→ ACTIVITY:
Below are records to be repeated exactly. Leave their pictures behind.

[SOURCE MATERIAL]

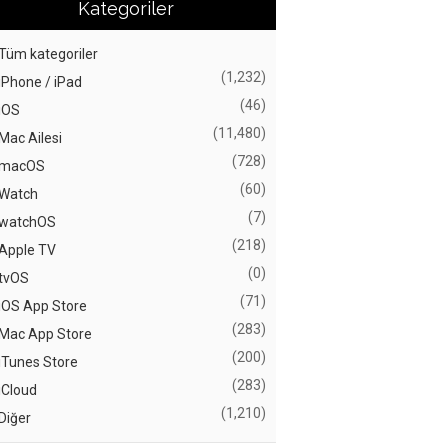
Kategoriler
Tüm kategoriler
(1,232)
iPhone / iPad
(46)
iOS
(11,480)
Mac Ailesi
(728)
macOS
(60)
Watch
(7)
watchOS
(218)
Apple TV
(0)
tvOS
(71)
iOS App Store
(283)
Mac App Store
(200)
iTunes Store
(283)
iCloud
(1,210)
Diğer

[/SOURCE MATERIAL]

→ FINAL ANSWER:
Kategoriler
Tüm kategoriler
(1,232)
iPhone / iPad
(46)
iOS
(11,480)
Mac Ailesi
(728)
macOS
(60)
Watch
(7)
watchOS
(218)
Apple TV
(0)
tvOS
(71)
iOS App Store
(283)
Mac App Store
(200)
iTunes Store
(283)
iCloud
(1,210)
Diğer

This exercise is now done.